PCE’s thematic CDs, DVDs, and its unique WWFM radio series “PostClassical” (two-hour thematic specials hosted by Bill McGlaughlin, Horowitz, and Gil-Ordonez) aspire to impact nationally. Many PCE productions acquire an afterlife outside DC.

PCE presentations of three classic American documentaries – “The Plow that Broke the Plains,” “The River,” and “The City,” with the original scores by Virgil Thomson and Aaron Copland performed live – generated two best-selling Naxos DVDs hailed as “revelatory” by Washington Post, and also praised in feature articles in The New York Times, Le Monde, and El Pais. A fourth such Naxos DVD features the iconic Mexican film “Redes” with Silvestre Revueltas’s score newly recorded. Antonio Munoz Molina – Spain’s pre-eminent novelist — wrote in El Pais: “It is like experiencing a masterpiece of painting cleaned of centuries of grime.”

PCE’s Naxos CD, “Dvořák and America,” demonstrates the composer’s “American” style via a PCE-created “Hiawatha Melodrama,” combining music by Dvořák with text from Longfellow’s epic poem “The Song of Hiawatha.” It was named one of the best CDs of the year by Minnesota Public Radio. “This is one of those rare ‘concept’ albums’ where the concept actually works,” wrote David Hurwitz in Classics Today. “It offers a truly fresh and interesting perspective on Dvořák’s American period.”

PCE’s most recent Naxos CD features music by Lou Harrison in honor of the Harrison centenary (“The performances are second to none” – Classics Today).

PCE immersion experiences focusing on Stravinsky, Charles Ives, and “Dvorak and America” generated a nationally distributed Stravinsky radio series produced by WFMT/Chicago; scripted Ives events produced by the Buffalo Philharmonic, the University of Texas/Austin, and the University of Washington; and the “Hiawatha Melodrama,” now widely performed in the US. PCE’s three-week festival, “Interpreting Shostakovich,” was named “Musical Event of the Year” for 2012 by Radio Liberty/Free Europe. “Falla and Flamenco,” in DC and at Brooklyn Academy of Music, included the American stage premiere of Falla’s El Corregidor y la Molinera.
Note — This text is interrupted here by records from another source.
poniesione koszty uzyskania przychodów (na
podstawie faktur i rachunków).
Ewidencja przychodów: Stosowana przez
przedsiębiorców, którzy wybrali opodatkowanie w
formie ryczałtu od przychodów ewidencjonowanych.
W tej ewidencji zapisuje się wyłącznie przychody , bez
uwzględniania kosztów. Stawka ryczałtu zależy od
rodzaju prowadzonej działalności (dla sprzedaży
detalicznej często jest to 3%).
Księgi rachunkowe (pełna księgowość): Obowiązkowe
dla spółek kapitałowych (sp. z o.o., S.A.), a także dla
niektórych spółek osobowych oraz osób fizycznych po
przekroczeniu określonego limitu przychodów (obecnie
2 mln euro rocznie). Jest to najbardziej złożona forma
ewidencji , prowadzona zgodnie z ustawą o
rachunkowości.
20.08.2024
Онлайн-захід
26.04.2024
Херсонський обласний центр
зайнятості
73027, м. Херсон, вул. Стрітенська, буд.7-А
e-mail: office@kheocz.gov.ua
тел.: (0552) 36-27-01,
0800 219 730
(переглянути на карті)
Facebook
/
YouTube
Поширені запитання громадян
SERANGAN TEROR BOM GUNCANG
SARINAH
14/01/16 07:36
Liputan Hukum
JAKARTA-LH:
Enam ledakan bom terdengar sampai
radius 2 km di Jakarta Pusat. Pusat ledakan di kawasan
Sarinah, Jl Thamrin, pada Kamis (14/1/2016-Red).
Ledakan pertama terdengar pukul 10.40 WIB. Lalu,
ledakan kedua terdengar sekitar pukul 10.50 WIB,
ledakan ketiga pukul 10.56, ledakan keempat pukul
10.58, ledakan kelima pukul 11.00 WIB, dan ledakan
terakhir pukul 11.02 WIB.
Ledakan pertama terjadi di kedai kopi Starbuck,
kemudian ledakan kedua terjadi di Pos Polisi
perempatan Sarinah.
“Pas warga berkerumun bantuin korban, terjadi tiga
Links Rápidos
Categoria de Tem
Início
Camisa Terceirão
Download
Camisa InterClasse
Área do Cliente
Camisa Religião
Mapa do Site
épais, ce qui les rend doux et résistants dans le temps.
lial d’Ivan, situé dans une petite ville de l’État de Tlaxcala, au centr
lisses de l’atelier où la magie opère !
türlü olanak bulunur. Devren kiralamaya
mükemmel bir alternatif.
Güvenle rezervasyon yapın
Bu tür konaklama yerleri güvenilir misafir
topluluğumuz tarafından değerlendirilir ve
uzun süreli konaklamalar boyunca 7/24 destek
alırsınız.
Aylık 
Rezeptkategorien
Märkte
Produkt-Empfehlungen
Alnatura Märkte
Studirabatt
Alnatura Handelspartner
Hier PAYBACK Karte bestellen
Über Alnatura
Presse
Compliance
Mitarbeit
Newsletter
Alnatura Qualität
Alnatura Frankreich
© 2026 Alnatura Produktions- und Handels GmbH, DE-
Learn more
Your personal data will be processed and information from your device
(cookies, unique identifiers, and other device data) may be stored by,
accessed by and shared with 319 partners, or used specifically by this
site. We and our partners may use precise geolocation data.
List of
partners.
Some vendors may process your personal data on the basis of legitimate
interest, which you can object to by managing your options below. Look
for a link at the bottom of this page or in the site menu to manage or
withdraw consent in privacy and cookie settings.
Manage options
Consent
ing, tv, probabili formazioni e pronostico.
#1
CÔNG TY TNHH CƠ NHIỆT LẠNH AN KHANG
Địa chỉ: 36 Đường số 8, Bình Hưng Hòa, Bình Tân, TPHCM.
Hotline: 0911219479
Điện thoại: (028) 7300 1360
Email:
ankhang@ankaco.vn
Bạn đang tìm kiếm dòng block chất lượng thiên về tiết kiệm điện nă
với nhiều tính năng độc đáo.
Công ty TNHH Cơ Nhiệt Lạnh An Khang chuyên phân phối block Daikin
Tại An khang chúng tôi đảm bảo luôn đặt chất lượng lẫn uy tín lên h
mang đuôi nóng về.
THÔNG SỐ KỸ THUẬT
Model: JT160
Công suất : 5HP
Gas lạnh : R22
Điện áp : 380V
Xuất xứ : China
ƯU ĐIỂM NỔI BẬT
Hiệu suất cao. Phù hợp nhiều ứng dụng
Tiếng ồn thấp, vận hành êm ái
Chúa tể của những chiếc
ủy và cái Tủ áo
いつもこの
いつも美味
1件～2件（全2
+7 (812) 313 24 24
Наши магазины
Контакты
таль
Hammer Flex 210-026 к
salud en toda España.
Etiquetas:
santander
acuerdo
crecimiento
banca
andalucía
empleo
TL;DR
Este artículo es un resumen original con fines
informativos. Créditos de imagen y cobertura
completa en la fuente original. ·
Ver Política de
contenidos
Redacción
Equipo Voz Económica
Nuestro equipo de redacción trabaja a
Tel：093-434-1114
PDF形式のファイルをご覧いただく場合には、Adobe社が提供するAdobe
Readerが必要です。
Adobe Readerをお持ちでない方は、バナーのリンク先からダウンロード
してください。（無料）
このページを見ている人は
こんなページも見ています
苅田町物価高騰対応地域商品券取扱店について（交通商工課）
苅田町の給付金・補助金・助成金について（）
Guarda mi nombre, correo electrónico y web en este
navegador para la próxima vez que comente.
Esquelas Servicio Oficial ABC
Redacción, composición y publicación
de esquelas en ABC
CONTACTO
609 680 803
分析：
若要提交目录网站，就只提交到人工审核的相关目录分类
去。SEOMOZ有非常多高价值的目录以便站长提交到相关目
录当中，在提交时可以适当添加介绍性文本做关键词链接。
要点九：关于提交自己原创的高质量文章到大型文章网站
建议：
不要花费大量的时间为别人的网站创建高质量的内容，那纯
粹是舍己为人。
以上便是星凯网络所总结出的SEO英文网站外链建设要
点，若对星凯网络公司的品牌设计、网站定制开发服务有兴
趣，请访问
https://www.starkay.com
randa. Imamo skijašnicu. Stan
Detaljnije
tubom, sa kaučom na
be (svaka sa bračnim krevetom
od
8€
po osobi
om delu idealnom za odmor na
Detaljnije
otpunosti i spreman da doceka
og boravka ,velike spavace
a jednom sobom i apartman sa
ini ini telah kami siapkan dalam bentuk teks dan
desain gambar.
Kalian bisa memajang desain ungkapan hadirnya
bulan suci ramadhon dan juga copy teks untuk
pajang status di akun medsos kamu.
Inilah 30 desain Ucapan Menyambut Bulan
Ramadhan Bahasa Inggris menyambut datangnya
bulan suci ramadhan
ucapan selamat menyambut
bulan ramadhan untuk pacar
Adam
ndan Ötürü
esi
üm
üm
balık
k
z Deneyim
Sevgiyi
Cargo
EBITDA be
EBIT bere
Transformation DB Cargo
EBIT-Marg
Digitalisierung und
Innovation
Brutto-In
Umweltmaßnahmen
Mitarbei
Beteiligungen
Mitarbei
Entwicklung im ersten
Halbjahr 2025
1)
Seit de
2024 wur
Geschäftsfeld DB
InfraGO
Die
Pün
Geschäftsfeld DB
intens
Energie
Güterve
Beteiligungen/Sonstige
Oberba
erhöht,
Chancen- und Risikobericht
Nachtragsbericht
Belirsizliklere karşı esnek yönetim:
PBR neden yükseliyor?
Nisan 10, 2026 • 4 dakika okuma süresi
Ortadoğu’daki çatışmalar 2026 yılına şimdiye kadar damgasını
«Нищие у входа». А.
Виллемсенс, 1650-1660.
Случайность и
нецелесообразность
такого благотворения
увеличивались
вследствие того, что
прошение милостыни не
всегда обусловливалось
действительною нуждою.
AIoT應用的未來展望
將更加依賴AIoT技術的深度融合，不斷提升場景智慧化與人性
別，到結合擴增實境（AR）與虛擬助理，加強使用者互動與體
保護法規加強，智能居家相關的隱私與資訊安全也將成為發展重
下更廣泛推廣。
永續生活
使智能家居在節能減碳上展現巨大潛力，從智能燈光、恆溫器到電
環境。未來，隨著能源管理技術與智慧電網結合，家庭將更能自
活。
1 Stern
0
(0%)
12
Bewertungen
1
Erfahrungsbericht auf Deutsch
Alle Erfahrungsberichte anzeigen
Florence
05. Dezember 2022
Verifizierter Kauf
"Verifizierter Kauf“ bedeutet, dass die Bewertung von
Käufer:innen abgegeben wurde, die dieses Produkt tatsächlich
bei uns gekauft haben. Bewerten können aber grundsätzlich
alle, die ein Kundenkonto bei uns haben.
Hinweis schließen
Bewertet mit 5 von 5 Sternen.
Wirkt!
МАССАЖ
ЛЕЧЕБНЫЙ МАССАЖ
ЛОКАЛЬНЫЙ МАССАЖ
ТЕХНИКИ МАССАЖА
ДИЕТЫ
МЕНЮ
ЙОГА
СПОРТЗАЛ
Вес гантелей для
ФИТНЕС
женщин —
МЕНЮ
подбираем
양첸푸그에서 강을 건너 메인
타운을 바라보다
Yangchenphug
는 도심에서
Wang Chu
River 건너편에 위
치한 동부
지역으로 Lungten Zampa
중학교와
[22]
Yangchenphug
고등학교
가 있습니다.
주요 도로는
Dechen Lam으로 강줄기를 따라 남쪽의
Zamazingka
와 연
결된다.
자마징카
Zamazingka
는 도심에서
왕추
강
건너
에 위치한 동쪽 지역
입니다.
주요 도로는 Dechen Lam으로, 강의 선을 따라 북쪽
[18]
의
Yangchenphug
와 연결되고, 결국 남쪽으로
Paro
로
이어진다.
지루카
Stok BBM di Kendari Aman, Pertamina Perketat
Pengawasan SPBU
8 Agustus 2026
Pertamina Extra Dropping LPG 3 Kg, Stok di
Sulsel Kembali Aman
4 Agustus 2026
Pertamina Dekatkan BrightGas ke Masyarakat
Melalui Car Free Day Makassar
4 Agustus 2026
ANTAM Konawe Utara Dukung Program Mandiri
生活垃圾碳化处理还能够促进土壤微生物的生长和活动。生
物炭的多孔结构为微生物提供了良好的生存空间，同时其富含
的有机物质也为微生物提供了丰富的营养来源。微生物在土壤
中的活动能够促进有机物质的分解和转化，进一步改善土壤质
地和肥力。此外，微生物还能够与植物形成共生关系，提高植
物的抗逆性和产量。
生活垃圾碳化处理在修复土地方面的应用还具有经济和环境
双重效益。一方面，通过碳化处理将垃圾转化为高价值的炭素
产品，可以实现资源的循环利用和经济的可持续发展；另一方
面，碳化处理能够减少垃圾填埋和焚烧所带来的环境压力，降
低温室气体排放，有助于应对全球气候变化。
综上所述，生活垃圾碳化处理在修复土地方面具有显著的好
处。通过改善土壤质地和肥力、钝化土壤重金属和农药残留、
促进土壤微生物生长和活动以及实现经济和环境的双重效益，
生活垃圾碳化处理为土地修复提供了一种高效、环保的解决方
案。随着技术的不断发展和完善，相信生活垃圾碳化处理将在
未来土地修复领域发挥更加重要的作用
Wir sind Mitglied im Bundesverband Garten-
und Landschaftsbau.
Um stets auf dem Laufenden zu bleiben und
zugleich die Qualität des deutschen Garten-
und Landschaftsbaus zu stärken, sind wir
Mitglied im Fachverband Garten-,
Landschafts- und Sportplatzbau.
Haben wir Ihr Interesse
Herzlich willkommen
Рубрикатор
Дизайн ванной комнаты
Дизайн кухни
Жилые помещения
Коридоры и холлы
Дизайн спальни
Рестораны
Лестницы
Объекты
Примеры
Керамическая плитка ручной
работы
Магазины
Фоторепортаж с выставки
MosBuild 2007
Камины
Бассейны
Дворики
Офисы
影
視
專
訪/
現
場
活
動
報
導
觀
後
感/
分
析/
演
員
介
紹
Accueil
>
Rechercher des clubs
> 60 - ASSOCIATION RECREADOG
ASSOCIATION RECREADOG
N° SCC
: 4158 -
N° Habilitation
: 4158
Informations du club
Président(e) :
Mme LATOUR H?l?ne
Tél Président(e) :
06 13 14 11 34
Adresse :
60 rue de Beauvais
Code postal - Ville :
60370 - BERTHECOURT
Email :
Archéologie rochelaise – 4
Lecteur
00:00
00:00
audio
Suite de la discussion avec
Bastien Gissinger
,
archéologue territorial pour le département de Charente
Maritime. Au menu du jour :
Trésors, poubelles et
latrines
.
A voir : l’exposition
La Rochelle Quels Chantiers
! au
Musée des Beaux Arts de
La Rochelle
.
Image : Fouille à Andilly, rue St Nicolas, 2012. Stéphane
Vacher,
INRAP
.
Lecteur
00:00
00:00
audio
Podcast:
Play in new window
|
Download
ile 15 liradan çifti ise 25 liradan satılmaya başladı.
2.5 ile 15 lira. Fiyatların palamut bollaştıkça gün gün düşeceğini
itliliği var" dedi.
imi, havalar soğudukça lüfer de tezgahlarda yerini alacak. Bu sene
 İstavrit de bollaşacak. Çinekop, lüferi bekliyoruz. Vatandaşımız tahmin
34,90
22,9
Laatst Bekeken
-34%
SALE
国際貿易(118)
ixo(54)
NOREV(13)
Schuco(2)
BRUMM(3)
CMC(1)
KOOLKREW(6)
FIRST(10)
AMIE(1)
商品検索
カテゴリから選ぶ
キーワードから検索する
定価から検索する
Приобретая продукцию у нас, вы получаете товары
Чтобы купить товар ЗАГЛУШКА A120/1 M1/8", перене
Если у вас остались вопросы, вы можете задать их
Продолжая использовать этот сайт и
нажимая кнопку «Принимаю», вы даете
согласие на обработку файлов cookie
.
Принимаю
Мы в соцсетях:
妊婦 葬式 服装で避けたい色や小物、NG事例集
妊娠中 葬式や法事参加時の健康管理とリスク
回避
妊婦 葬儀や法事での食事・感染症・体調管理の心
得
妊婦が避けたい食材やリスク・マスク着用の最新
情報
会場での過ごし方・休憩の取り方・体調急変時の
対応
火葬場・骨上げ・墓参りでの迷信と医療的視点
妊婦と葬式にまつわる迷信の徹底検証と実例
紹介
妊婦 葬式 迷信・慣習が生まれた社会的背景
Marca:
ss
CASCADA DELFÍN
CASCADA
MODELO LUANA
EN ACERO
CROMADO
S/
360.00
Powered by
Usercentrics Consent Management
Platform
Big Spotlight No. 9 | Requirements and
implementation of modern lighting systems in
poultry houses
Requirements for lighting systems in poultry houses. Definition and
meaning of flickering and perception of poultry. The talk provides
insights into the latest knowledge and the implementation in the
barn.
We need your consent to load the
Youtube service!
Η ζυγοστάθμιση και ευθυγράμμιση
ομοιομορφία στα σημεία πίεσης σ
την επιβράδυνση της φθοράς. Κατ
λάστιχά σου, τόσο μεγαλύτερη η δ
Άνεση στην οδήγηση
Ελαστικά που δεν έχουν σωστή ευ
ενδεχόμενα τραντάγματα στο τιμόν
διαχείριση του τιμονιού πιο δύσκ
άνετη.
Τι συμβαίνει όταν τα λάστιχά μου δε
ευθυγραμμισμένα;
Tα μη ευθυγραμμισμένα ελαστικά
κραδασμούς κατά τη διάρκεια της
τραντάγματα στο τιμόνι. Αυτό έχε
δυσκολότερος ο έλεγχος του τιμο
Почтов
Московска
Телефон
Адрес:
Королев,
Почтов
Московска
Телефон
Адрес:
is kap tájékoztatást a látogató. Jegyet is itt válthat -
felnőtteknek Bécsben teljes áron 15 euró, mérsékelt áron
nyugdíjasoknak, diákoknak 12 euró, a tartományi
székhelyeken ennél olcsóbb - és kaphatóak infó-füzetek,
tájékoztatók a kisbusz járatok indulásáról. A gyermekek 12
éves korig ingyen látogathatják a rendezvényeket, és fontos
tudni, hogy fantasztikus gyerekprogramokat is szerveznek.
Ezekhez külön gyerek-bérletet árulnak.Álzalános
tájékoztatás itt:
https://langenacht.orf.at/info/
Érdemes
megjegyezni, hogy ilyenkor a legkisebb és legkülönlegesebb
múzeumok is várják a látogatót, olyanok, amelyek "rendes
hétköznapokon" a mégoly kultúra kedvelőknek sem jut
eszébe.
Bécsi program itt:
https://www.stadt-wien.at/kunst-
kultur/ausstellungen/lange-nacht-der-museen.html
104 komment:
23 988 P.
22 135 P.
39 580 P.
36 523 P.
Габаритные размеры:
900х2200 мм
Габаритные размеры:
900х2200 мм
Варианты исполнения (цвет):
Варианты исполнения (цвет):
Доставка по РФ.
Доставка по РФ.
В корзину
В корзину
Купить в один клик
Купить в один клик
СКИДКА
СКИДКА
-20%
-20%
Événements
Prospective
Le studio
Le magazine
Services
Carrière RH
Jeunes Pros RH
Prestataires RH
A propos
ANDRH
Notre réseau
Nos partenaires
PCE’s production of Falla’s El Amor Brujo has been seen in DC and twice in New York City, most recently presented by the New York Flamenco Festival.

PCE has also toured its “invariably original and thought-provoking” programs (Baltimore Sun) to New York’s Guggenheim Museum and to the University of Chicago. PCE productions have been adapted by many American orchestras, including the Buffalo Philharmonic and North Carolina, South Dakota, El Paso, and Pacific Symphonies, as well as the Brevard and New Hampshire Music Festivals.  

The Ensemble made its sold-out Kennedy Center debut in 2005 with “Celebrating Don Quixote,” featuring a commissioned production of Manuel de Falla’s sublime puppet opera Master Peter’s Puppet Show, along with rarely heard works by Oscar Espla and Roberto Gerhard. Its reputation grew with presentations such as “Mexican Revolutionaries,” exploring how composers such as Silvestre Revueltas and painters including Diego Rivera became agents of social and political change, inspiring such Americans as Aaron Copland, Paul Strand, and John Steinbeck.

Twentieth and twenty-first century  composers whose music PCE has commissioned and/or premiered include Manuel de Falla, Ana Lara, Mario Lavista, Daniel Schnyder, David Taylor, and Zhou Long. PCE has collaborated with such artists as pianists Jeremy Denk, Benjamin Pasternak, Alexander Toradze, and William Wolfram, clarinetist David Krakauer, baritones Christòpheren Nomura and William Sharp, bass-baritone Kevin Deas, pipa virtuoso Min Xiao-fen, and internationally prominent folk music, gamelan, and flamenco artists.